Costa Rica approves new tax to fund drug cartel fight

SAN JOSE, (Reuters) – Costa Rica’s parliament approved a new security tax on businesses late on Thursday as part of Central American efforts to improve funding for a crackdown on marauding drug cartels.

Mario Zamora

The levy is expected to generate an extra $70 million a year to help Costa Rica, which has no army, equip police with better surveillance technology, vehicles, guns and bullet-proof vests, said Public Security Minister Mario Zamora.

Firms will pay $300 annually but thousands of smaller companies will be exempt, the government said.

Central America is scrambling to finance a squeeze on cash-laden drug gangs carving bloody trails in the isthmus. The region is a major transshipment point of South American cocaine smuggled north to the United States by Mexican cartels.

Under attack in Mexico from the government, drug traffickers have pushed operations deeper into Central America, corrupting officials and exporting their brutal methods like extortion, kidnapping and decapitation of civilians.

Costa Rica has avoided the worst of the violence so far but authorities are alarmed by recent crimes, including a spike in contract killings they blame on drug gangs.
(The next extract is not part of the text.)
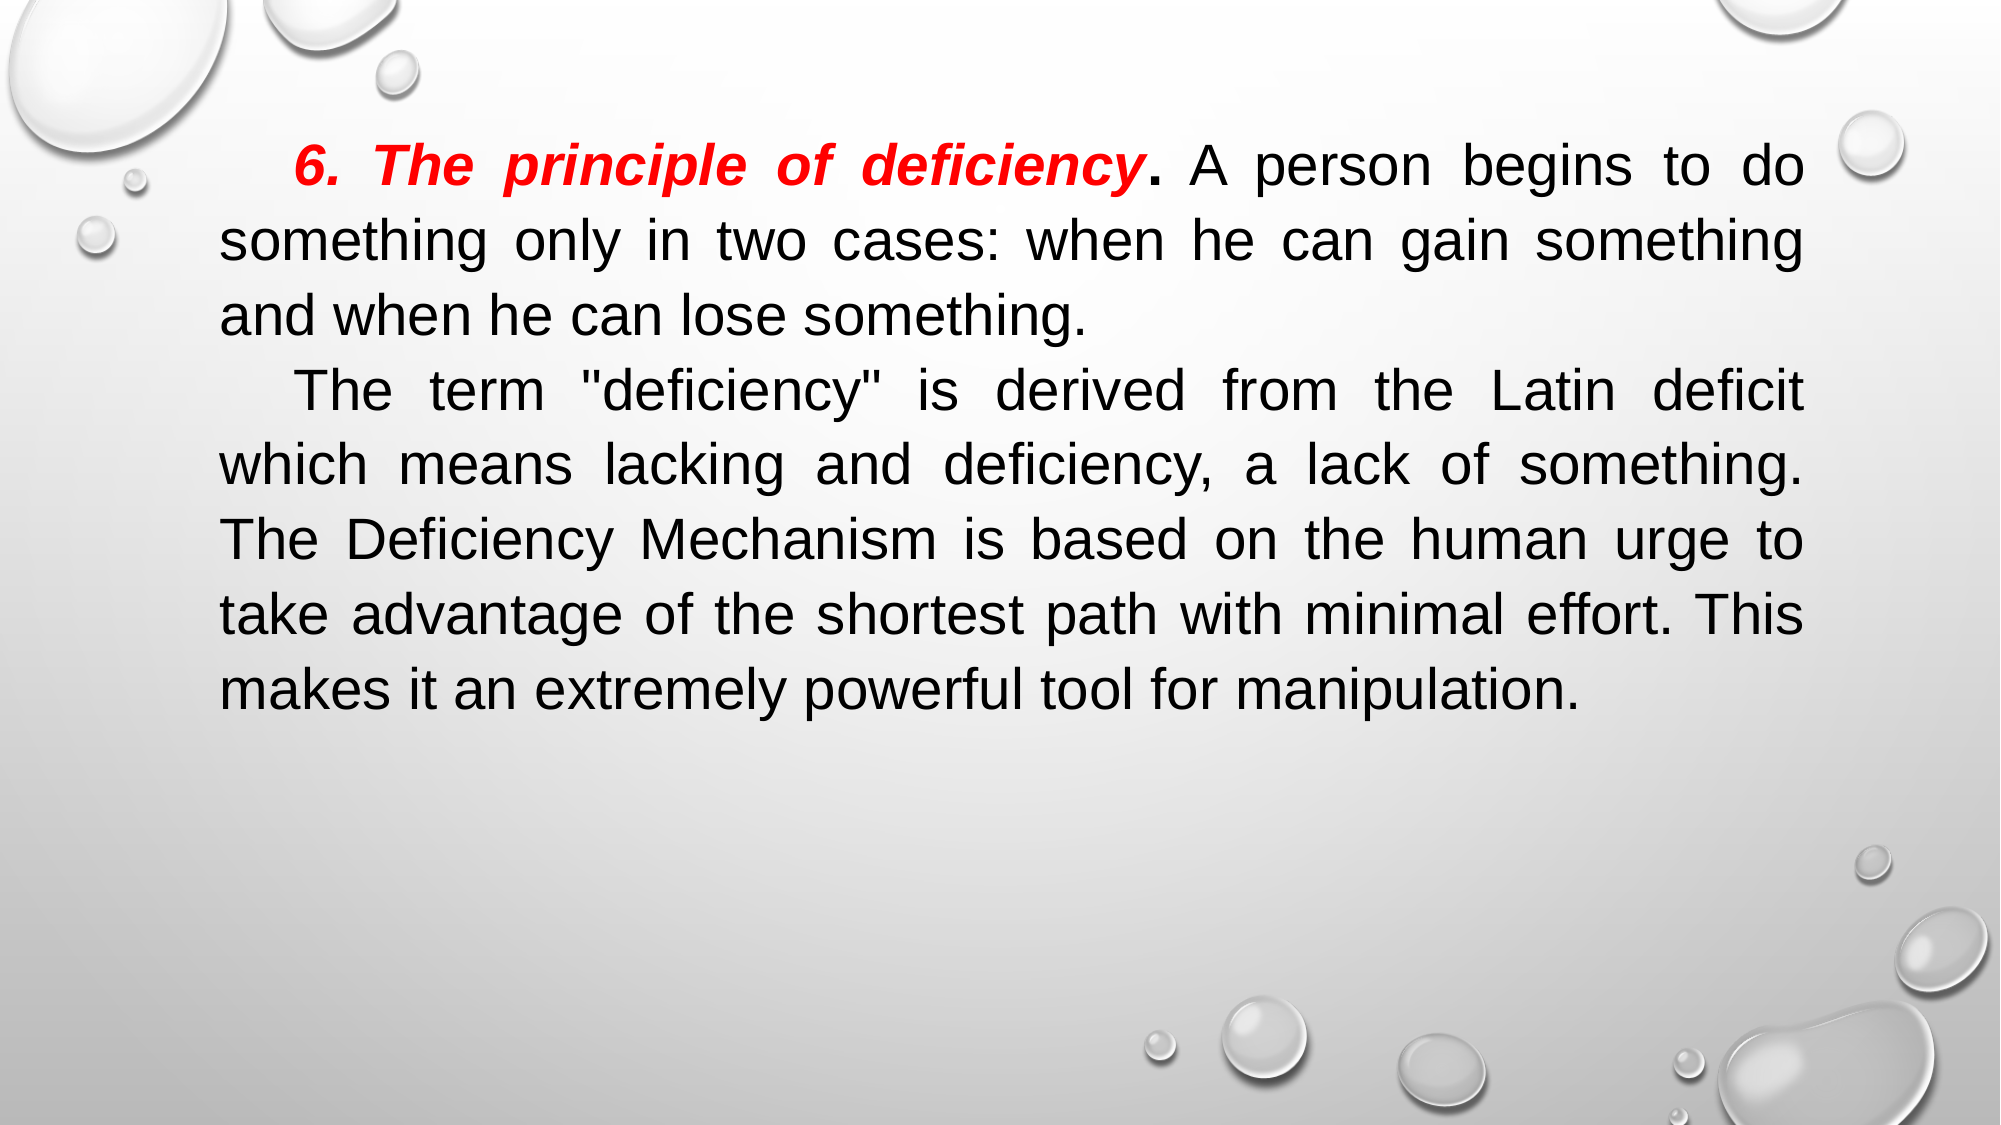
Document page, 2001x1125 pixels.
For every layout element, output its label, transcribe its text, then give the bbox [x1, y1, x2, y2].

Honduras, wracked with the region’s highest murder rate, approved a security tax in June on several industries although it later made exemptions for some sectors such as mining.

Violent crime costs the region sums equal to 8 percent of gross domestic product, posing risks to future economic growth and damaging competitiveness, according to studies.

U.S. Secretary of State Hillary Clinton told leaders of the region at a June security conference in Guatemala that weak tax collection is crippling efforts to deal with security threats.